The options you need to select to use this feature:
How the bug in insight face works
How the bug works is that the insight face model returns the correct location for the bounding box of the face, but it tends to really screw up the position of the 2d landmarks in the face, and this is why the faceswap goes horribly wrong and becomes garbled. A number of users in the community have naturally happened upon the solution of simply rotating the video first before rooping it, and then rotating it back once it has been rooped. This works, but is a giant pain in the ass to prepare in cases where such a scene occurs part way through a video. Hence, I had a look to see if this process could be automated, and to my astonishment it actually can.
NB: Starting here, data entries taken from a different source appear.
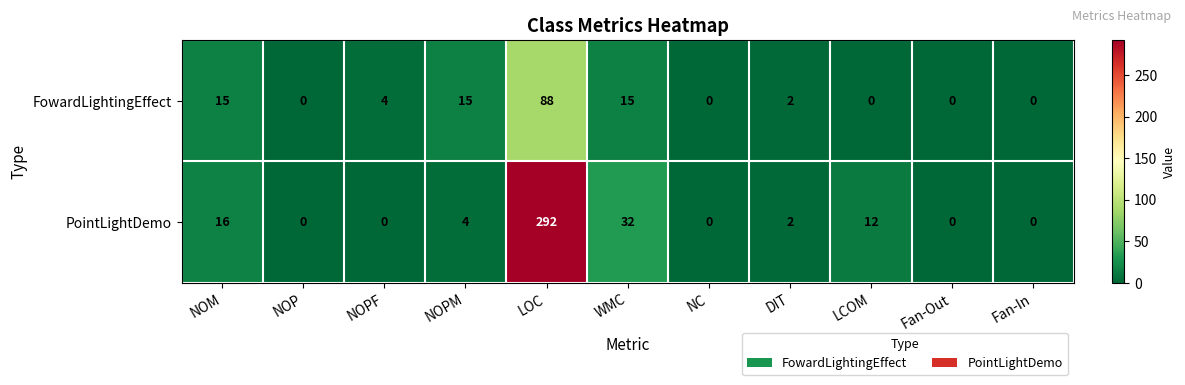

Where does the PointLightDemo series first go above 2?

NOM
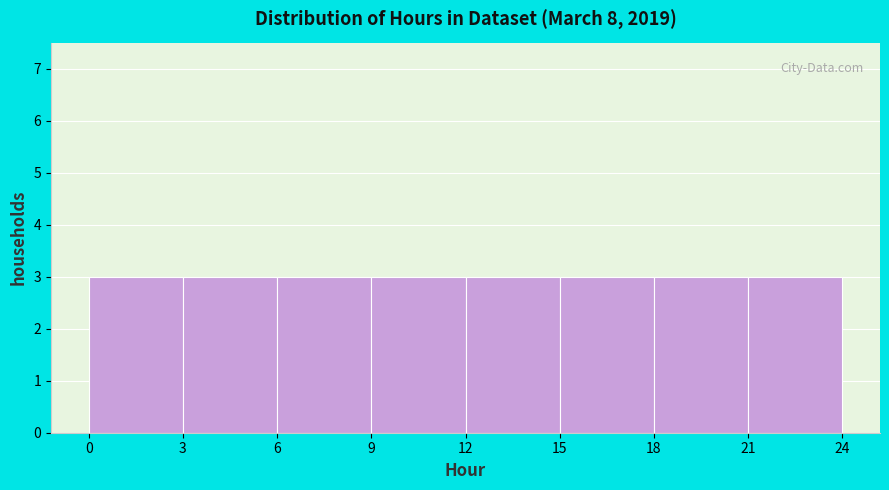

What is the height of the bar covering 9 to 12 on the x-axis? The values are not printed on the chart, so give them approximately, as read against the axis.

3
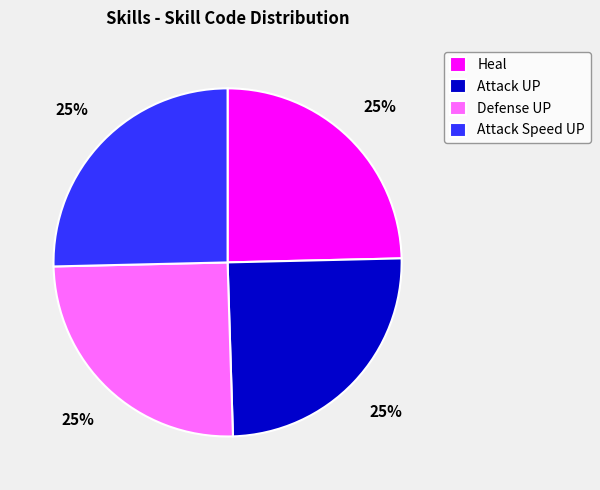

Approximately how many times larger is the value at Attack Speed UP compared to Defense UP?

1.0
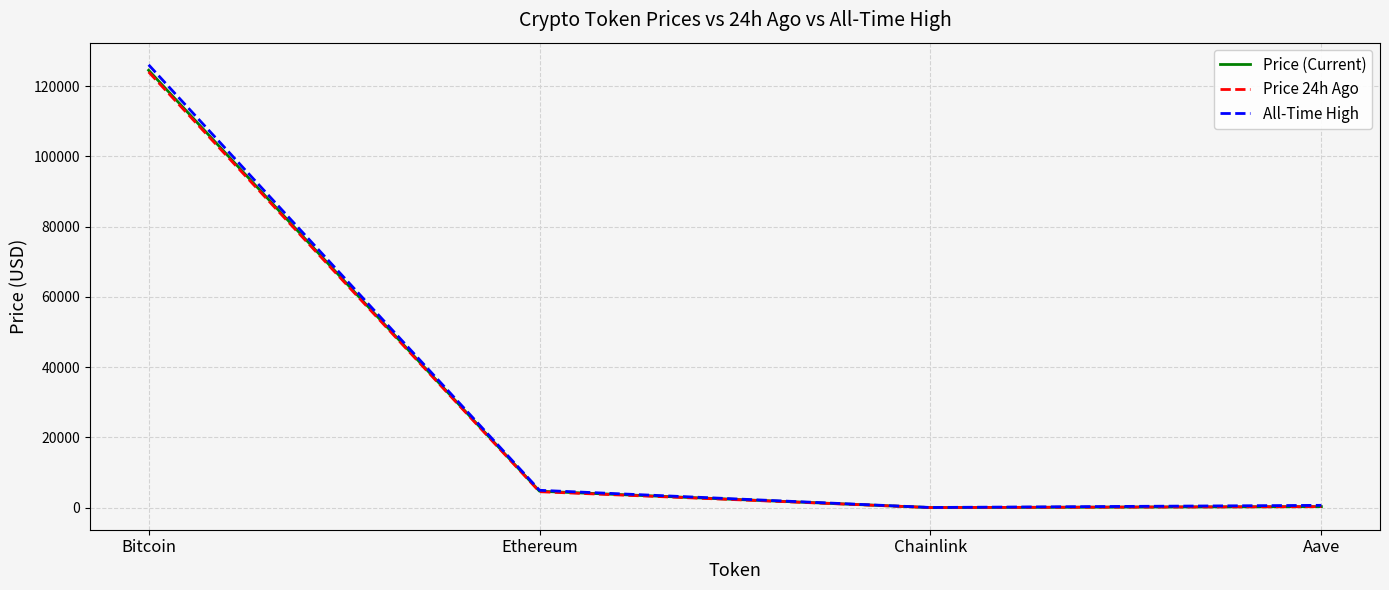

Which series has the widest spread of values?

All-Time High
How the algorithm to fix it works:
Notes
The works almost perfectly with a few caveats, and could almost certainly be furthered improved, I just didn't care to at the time. The caveats are that it sometimes fails to detect the face in a frame, which results in the face flickering back and forth in the final video sometimes. The results I got were pretty usable, but to make them basically perfect by default what I did was just select the frame to skip frames where no face was detected. This works near perfectly, but results in some video artifacts where the video looks a little bit choppy in parts, and of course it won't contain any frames that don't contain a faces, which may be undesirable, but that's just the trade-off at this point.
I'm sure this can be vastly improved to get near perfect results on basically any video without having to do any work to prepare the video in any way shape or form. I don't really like working in Python and find untested, dynamically typed codebases frustrating in general, and the structure of this codebase isn't well factored enough to easily make the subsequent changes needed to really take it to the next level, so I kind of ran out of patience with it and put it down at "good enough", but It could be improved to the point where the problem is basically completely solved.
Some ideas to push this much further:
There are basically two sub-problems remaining to solve here.
I think to solve these problems you probably need to do something like shifting away from attempting to process each frame in isolation, but actually keep track of what processing actions took place on what frames, and do a second pass at the end where you apply some heuristics to look for cases where the model has likely made a mistake. For example, for each frame that was skipped check if the frames before and after contained a face that was rotated and swapped, and if they did then assume it was skipped by mistake and instead interpolate the missing frames.
In theory if you develop a reliable algorithm to detect and fix this bug in insight face then that would allow you to build a pipeline that builds a dataset that could be used to train a model that augments insightface and fixes this problem without requiring all the code here.
Further to that, if someone takes this and turns it into a ComfyUI node, and that allows us to build a workflow with it where we can feed it a video, have that video rooped reliably, then apply an img2img pass using a LoRA of our rooped subject to greatly enhance the quality of the face, then we could theoretically pump massive volumes of videos through that to build a dataset to train a better model which can do high resolution faceswaps. Probably anyway, right? I'm not a machine learning engineer, but it appears that's how this sort of thing works.